=== PAGE TEXT ===
Label: Passepartout self released
Format: LP, Transparent
Genre: Experimental
Preorder: Shipping out beginning of 2025
The fourth full length album of Passepartout Duo and a deep investigation into how we communicate and collaborate with electronic devices, Argot is a reinterpretation of the synthesizer as an intelligent talking machine. Each track of the album features a kaleidoscopic mirroring of mystical electronic textures traced onto the surface of traditional acoustic instruments. The synthesizer’s voice is characterized by gestural sways of simple harmonies that evoke an ancient air, and a sense of timeless contemplation. A lack of typical rhythmic backing makes the unknown language of the machine both unexacting and unpredictable, while the acoustic instruments reflect a search for beauty in these atypical sounds that is rarely far from view.
Largely conceived as a studio album during a residency at the Electronic Music Studio in Stockholm, Argot was recorded on the 1970s Serge System: treating this enigmatic machine as a trusted writing partner, material often feels discovered rather than composed. The pieces make heavy use of speech melody transcription techniques, providing complex and often unidiomatic starting points for the piano parts.

(Collected data entries)
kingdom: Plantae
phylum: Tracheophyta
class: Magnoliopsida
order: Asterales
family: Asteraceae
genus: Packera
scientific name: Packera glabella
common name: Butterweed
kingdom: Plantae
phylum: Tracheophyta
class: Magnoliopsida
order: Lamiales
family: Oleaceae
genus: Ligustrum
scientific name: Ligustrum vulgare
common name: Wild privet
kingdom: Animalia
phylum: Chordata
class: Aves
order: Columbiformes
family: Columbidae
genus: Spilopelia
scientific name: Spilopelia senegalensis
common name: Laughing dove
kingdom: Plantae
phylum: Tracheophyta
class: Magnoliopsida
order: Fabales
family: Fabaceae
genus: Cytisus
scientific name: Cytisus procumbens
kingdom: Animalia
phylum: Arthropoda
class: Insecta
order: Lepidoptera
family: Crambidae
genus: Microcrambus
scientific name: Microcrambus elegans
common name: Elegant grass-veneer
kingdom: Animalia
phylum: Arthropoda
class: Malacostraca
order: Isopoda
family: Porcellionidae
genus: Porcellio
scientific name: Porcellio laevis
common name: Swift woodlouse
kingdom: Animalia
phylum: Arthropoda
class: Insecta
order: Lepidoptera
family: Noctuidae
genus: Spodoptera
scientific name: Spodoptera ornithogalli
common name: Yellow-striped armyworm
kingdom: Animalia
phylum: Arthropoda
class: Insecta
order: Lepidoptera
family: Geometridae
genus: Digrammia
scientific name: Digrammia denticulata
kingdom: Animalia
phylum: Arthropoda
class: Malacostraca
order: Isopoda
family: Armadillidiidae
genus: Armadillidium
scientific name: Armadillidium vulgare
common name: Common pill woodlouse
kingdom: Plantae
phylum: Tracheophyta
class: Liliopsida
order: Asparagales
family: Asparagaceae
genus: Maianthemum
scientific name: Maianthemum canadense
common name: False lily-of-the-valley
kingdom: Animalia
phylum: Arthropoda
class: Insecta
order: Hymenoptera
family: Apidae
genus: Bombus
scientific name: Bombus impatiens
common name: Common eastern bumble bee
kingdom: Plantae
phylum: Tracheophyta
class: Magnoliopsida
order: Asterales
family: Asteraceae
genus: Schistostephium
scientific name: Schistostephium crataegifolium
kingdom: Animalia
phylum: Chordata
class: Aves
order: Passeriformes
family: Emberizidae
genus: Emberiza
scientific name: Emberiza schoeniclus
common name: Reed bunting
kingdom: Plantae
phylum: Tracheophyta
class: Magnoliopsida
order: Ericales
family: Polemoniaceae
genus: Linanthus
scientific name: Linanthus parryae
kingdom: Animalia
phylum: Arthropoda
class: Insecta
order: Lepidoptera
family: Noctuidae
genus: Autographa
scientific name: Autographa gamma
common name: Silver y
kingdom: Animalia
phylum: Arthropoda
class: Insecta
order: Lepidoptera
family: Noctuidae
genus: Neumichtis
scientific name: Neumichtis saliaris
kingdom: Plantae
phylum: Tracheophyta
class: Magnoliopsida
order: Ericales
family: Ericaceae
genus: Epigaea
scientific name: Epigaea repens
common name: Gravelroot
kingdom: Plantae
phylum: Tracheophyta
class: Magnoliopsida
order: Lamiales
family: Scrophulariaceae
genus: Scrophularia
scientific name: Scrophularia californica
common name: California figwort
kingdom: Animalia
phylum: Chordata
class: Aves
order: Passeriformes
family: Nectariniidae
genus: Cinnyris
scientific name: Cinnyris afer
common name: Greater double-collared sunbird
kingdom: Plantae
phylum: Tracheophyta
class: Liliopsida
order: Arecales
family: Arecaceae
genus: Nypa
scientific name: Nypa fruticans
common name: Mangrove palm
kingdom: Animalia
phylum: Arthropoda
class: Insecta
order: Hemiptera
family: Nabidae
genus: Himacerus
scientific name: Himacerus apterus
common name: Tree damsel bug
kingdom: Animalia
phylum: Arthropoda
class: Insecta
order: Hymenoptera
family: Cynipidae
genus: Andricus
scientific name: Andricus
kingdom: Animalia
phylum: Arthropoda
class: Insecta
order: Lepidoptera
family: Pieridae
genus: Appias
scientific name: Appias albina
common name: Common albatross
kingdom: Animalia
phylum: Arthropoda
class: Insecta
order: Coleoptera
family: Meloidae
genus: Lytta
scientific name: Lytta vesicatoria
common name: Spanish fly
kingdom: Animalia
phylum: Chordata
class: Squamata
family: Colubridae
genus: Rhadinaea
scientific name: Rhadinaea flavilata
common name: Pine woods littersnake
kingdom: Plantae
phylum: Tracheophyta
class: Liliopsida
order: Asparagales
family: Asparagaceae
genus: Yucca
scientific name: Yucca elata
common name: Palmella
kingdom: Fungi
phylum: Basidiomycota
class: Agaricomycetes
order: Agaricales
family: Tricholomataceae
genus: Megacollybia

=== THE PROBLEM ===
Extend the description of the Passepartout Duo album Argot with new text that follows on from its final sentence.

=== OUTPUT OF THE EXERCISE ===
The album rotates between the quirky, dramatic, doleful, and the sweet, at times evoking a Pärt-like simplicity that still retains its apparent crystalline essence in “Back in Time” and “Kissing in the Park, Briefly”. Anthemic, bright, or otherwise motoric moments contrast the still spaciousness of other tracks in “Get Along”, and “Imitates a Penguin”, during which a more percussive approach interleaves the peculiar melodic vocabulary of the electronics.
Diverging from the duo’s past releases, Argot features the contributions of musician friends from different corners of the world. In “Colourful Quartz”, virtuoso runs on Japanese traditional flutes rival the agility of the synthesizer, and delicately highlight the unstable nature of its tonality; a jazz-derived double bass strives to come afloat in the querulous “Uncommon”; and strangeness and serenity intersect with an emerging string quartet spectre in “Viols and Violas, in Mus.” The titling of the tracks is decidedly less serious than the music it represents. Derived from cross-word clues to reference the lingual nature of the music, the phrases become single line poems once stripped of their alternative meanings.